**Exercise**: In the records below, some lines contain the word "Nederlandse". Copy each of them.

**Recorded information**:
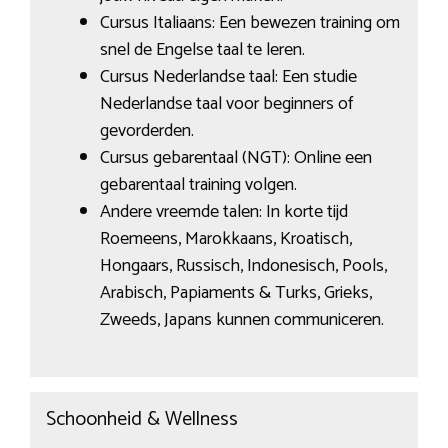
Cursus Italiaans: Een bewezen training om
snel de Engelse taal te leren.
Cursus Nederlandse taal: Een studie
Nederlandse taal voor beginners of
gevorderden.
Cursus gebarentaal (NGT): Online een
gebarentaal training volgen.
Andere vreemde talen: In korte tijd
Roemeens, Marokkaans, Kroatisch,
Hongaars, Russisch, Indonesisch, Pools,
Arabisch, Papiaments & Turks, Grieks,
Zweeds, Japans kunnen communiceren.
Schoonheid & Wellness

**Output for this exercise**:
Cursus Nederlandse taal: Een studie
Nederlandse taal voor beginners of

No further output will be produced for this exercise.